Complexity in todays connected world is increasing every day. Information became accessible and new technologies are emerging with increased speed leading to fast changing customer requirements and growing demand on mobility and transportation concepts. Exactly there VIRTUAL VEHICLE sets the focus and aims to provide a research and development platform for de-risking future rail systems technologies along the value creation for intelligent, affordable and scalable solutions increasing transport capacities of rail systems.
For this reasons, the department RAIL SYSTEMS places their main scientific and research efforts on analysing the rail system as a whole, examining the interaction between vehicles, track, and the environment. In order to understand the complex interactions of vehicles and tracks, and to be able to take effective optimisation measures for the rail system, physical effects are modelled to the necessary level of precision. The VIRTUAL VEHICLE established a broadly diversified network of industrial and scientific partners over the last years. By means of research and technology development with focus on service oriented, modular design and validation digital framework the department empowers the industries and researchers to craft a smarter planet.
Virtual methods coupled with real measured data while integrating the rail vehicles, smart infrastructure, users, environment and disturbances but also other means of transportation are the topics that VIRTUAL VEHICLE focus on. Interacting with smart infrastructure, the cloud, and all types of users is an integral part of future rail vehicle functionality. Connectivity implies broadcasting and consuming real-time data streams, as well as applying virtual sensors, on-board data analytics, learning algorithms and cognitive models in an automated environment.

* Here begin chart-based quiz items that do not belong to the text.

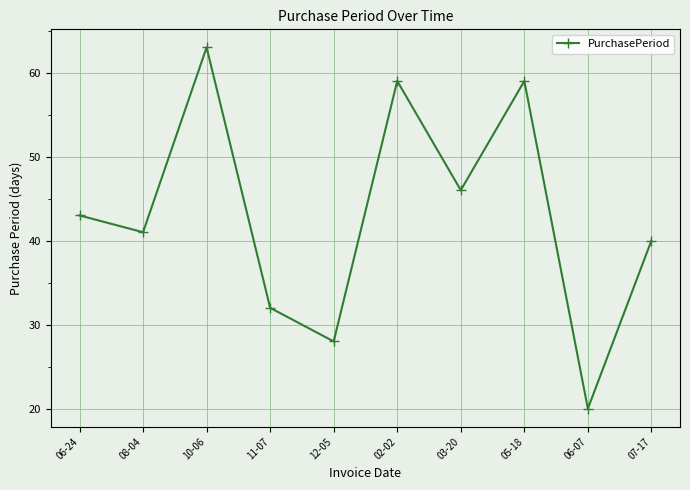

Which category has the lowest value across all series?

06-07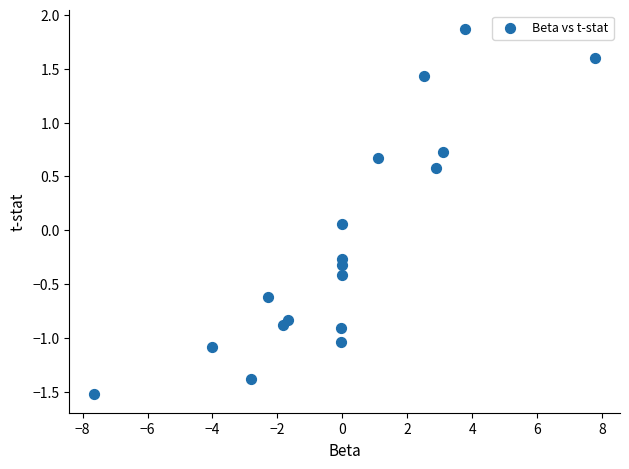

What is the range of Y values (max minus min)?

3.4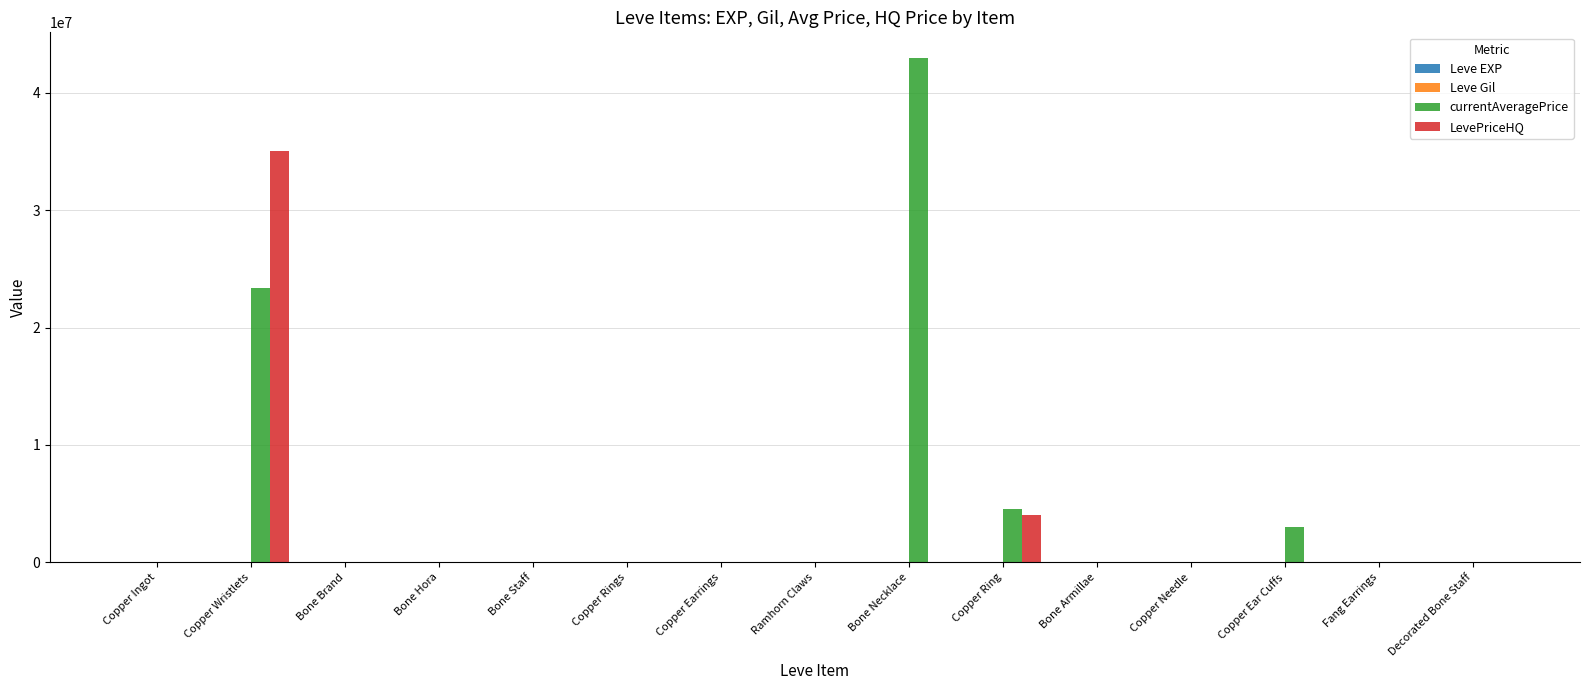

What is the maximum value shown in the chart?

43000000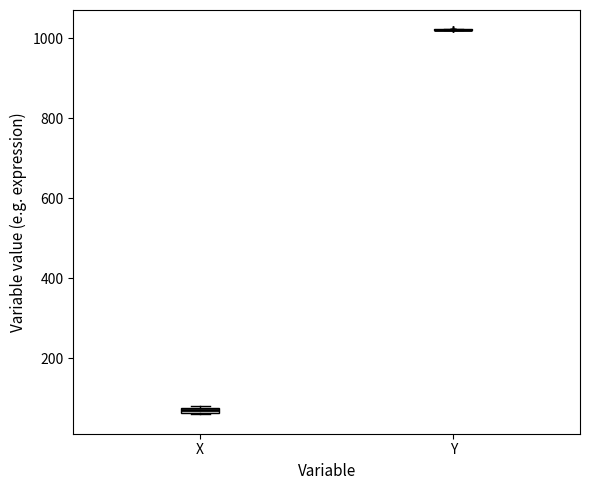

Where is the lower edge of the box for X on the y-axis? The values are not printed on the chart, so give them approximately, as read against the axis.

60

New approaches and solutions are required for an individualized, customer-centric and flexible use of rail systems interconnecting with other means of transportation as a mobility service. The rail system as a whole must become quieter, more reliable, and more affordable, while safety and performance must be maintained.

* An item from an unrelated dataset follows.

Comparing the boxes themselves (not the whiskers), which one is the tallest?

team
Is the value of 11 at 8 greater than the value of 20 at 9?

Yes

Interaction between vehicles, smart infrastructure, and the environment
Develop methodologies to examine the interaction between vehicles, smart tracks, and the environment. Identify the missing links, and connect the dots of an embedded rail system as a mobility service.
Intelligent and accurate Fault Diagnosis
Provide solutions for intelligent and accurate Fault Diagnosis and Identification (FDI), prediction of system behaviour and condition of the vehicle and track to increase rail capacity, reliability while reducing the maintenance costs Conditioned Based Maintenance & Predictive Maintenance
Advanced train operations
Train on demand, individualized, comfortable, flexible and scalable, interconnected, automated train operations
Conditioned based monitoring systems
Development of new approaches combining virtual high fidelity models with measured data describing and predicting of forces while addressing tribological effects transmitted between the wheel and rail under all possible environmental conditions. These concepts will be implemented in traction control systems and condition based monitoring systems of vehicles and track.
Operational and environmentally relevant influences cause impairment of vehicles and track quality over time. Virtual methods are developed to predict and evaluate the behaviour of the track, the conditions and the effects of the track on a railway vehicle and vice a versa providing homologation data to ensure compliance.
Train on demand
New scalable, flexible and autonomous rail systems ensuring a multi-modal interoperability lead to new requirements on the rail system. Integrating of high fidelity models and sensor data, fusion of information incl. machine learning algorithms shall enable the automated train operations (AT O).